>> START
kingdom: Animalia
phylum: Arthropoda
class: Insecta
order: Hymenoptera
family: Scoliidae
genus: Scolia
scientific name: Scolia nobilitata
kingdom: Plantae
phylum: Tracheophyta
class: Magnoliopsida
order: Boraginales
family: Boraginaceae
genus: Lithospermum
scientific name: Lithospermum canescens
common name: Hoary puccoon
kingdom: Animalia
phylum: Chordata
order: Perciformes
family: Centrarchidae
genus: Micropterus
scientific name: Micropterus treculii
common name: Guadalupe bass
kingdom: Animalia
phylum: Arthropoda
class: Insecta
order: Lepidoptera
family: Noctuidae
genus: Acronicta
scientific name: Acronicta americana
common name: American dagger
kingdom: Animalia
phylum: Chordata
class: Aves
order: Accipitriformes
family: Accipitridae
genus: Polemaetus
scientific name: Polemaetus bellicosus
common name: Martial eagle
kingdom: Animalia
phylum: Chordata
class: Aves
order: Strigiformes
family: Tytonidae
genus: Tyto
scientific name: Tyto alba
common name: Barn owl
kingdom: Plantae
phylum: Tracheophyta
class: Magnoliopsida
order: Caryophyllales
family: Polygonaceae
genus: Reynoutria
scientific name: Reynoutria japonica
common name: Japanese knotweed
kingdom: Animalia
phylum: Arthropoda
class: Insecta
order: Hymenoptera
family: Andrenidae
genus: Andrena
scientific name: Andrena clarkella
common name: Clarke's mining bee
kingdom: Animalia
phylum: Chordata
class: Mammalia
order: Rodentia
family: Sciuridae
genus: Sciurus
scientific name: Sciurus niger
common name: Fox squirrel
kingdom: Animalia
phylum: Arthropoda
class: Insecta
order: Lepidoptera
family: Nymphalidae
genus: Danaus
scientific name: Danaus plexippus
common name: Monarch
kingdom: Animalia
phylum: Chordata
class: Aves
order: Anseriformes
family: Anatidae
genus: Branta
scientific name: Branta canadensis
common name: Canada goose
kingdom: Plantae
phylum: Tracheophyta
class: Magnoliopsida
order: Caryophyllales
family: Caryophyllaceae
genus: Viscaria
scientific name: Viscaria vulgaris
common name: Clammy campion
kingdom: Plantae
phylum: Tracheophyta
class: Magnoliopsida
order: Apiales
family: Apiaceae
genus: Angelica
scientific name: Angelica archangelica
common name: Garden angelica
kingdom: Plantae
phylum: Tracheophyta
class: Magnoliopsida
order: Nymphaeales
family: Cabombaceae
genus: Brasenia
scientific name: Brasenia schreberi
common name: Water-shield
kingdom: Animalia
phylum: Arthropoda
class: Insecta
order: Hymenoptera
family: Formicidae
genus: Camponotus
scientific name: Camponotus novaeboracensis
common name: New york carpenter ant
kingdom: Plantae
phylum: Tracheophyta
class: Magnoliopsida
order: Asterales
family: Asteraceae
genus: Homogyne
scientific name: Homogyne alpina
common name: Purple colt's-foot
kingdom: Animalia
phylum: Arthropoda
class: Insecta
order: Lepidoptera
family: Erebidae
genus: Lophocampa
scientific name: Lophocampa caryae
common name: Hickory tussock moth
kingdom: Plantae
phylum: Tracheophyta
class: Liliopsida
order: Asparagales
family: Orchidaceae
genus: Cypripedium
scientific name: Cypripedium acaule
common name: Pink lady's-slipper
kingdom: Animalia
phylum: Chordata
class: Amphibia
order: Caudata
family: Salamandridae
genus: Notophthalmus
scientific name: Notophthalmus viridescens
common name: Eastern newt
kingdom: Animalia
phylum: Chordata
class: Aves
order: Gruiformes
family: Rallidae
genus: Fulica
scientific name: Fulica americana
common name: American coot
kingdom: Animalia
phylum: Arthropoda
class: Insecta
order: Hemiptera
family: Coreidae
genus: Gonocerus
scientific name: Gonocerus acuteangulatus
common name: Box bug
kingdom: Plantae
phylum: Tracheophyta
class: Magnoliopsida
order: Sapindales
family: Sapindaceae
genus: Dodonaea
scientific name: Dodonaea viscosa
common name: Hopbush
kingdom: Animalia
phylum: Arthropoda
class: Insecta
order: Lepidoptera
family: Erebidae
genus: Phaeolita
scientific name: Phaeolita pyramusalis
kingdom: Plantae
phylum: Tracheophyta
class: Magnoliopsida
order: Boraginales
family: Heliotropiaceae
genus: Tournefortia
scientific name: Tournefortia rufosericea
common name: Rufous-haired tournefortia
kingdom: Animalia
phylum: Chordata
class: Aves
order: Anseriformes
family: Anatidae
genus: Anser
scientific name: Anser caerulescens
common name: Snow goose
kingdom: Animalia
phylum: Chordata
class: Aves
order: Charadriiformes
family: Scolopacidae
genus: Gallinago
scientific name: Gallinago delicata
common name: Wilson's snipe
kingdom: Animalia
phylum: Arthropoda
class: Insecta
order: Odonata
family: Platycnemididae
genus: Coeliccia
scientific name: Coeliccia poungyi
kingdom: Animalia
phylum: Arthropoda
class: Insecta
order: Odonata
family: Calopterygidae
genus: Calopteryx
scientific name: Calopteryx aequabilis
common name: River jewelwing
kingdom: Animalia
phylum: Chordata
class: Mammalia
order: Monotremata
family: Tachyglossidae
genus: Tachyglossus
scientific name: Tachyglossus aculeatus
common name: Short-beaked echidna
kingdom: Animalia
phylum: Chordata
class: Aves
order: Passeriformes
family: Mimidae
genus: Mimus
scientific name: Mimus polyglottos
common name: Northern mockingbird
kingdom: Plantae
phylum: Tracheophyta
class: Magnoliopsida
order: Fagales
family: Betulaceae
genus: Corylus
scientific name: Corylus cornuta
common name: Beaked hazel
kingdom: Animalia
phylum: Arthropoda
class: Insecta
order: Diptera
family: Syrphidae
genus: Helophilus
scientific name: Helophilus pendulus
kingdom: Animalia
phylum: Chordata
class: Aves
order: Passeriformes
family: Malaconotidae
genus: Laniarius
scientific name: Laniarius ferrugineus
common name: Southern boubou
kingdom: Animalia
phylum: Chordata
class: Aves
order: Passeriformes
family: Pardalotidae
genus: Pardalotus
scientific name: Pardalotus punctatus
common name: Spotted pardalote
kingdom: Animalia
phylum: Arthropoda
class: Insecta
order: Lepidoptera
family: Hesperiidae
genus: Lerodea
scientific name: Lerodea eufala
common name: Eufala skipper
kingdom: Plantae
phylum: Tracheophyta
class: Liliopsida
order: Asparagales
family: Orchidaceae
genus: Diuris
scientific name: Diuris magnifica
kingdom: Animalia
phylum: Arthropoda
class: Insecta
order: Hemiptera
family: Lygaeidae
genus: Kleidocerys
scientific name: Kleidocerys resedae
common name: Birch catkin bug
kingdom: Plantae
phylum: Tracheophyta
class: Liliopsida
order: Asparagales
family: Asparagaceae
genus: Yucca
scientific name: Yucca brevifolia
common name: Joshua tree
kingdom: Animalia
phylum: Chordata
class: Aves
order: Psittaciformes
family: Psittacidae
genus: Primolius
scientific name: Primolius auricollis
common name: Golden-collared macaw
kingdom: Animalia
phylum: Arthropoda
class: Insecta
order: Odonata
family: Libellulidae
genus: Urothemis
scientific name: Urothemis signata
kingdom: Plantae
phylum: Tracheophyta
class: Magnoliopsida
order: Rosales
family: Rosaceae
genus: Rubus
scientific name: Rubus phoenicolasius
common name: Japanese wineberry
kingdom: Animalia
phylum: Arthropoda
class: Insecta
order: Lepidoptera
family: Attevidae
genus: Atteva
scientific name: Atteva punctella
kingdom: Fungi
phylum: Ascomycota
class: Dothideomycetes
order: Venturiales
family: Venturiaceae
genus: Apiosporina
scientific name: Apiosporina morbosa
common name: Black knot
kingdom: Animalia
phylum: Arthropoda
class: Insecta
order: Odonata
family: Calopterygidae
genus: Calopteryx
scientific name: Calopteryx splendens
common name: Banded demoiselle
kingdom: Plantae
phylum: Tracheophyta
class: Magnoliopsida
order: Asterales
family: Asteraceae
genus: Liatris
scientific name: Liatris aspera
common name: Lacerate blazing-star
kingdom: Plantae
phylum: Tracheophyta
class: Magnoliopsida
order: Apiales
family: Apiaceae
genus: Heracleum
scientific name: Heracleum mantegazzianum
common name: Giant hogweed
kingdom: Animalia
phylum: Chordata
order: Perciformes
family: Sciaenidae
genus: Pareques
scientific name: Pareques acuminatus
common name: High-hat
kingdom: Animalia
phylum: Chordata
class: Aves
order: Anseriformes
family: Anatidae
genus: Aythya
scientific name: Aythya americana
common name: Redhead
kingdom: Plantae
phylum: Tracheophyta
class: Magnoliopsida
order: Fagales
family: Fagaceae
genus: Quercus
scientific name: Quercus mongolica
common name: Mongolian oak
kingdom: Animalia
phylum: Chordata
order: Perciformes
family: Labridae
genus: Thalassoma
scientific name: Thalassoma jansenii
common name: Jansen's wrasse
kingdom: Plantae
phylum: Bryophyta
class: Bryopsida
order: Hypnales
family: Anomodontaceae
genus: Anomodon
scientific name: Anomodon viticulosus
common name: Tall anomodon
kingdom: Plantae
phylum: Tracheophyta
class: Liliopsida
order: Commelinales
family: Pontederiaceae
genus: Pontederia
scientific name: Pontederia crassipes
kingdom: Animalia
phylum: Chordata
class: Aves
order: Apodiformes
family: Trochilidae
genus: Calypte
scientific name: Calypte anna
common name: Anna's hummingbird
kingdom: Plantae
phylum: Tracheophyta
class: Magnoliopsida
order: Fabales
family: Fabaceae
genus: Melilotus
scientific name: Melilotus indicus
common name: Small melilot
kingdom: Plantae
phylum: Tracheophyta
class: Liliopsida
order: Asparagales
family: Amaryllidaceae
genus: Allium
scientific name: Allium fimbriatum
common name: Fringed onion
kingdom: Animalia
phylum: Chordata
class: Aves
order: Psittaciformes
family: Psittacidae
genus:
>> END
**DO THIS:**
Could you update the stretch of lines from the one containing "genus: Tachyglossus" through the one containing "genus: Kleidocerys" by changing "common name" to "vernacular name" and leaving everything else as it is? Return only those lines.

**TASK OUTPUT:**
genus: Tachyglossus
scientific name: Tachyglossus aculeatus
vernacular name: Short-beaked echidna
kingdom: Animalia
phylum: Chordata
class: Aves
order: Passeriformes
family: Mimidae
genus: Mimus
scientific name: Mimus polyglottos
vernacular name: Northern mockingbird
kingdom: Plantae
phylum: Tracheophyta
class: Magnoliopsida
order: Fagales
family: Betulaceae
genus: Corylus
scientific name: Corylus cornuta
vernacular name: Beaked hazel
kingdom: Animalia
phylum: Arthropoda
class: Insecta
order: Diptera
family: Syrphidae
genus: Helophilus
scientific name: Helophilus pendulus
kingdom: Animalia
phylum: Chordata
class: Aves
order: Passeriformes
family: Malaconotidae
genus: Laniarius
scientific name: Laniarius ferrugineus
vernacular name: Southern boubou
kingdom: Animalia
phylum: Chordata
class: Aves
order: Passeriformes
family: Pardalotidae
genus: Pardalotus
scientific name: Pardalotus punctatus
vernacular name: Spotted pardalote
kingdom: Animalia
phylum: Arthropoda
class: Insecta
order: Lepidoptera
family: Hesperiidae
genus: Lerodea
scientific name: Lerodea eufala
vernacular name: Eufala skipper
kingdom: Plantae
phylum: Tracheophyta
class: Liliopsida
order: Asparagales
family: Orchidaceae
genus: Diuris
scientific name: Diuris magnifica
kingdom: Animalia
phylum: Arthropoda
class: Insecta
order: Hemiptera
family: Lygaeidae
genus: Kleidocerys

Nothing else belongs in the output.